───── Supplied information

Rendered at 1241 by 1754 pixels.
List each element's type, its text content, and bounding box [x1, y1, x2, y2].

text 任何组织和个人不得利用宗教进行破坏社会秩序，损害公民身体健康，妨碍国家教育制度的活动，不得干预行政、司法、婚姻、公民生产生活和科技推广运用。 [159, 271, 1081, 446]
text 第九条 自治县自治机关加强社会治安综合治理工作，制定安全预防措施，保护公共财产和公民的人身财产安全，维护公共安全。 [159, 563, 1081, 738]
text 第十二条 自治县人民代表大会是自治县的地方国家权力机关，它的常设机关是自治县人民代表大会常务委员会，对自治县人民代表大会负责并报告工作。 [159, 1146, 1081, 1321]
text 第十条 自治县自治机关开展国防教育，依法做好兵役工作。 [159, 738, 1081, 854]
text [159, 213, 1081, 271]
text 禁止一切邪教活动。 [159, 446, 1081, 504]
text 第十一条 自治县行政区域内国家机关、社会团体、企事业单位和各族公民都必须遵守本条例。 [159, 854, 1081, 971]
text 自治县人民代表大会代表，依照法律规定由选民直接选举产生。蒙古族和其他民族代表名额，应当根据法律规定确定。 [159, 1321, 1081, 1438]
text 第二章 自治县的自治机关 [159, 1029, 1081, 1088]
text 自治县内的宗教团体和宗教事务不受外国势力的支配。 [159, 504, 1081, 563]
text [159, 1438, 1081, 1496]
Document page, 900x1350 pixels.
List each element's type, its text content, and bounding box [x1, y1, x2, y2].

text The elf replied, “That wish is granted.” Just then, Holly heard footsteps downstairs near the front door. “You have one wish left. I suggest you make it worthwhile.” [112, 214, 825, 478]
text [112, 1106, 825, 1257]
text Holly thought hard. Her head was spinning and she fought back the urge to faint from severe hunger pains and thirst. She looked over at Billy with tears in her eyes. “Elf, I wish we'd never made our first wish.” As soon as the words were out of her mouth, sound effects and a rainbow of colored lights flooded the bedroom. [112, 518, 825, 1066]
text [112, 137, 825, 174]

──────────

Return each line from the material that includes the string "pixels".

Answer box
Rendered at 1241 by 1754 pixels.
Document page, 900x1350 pixels.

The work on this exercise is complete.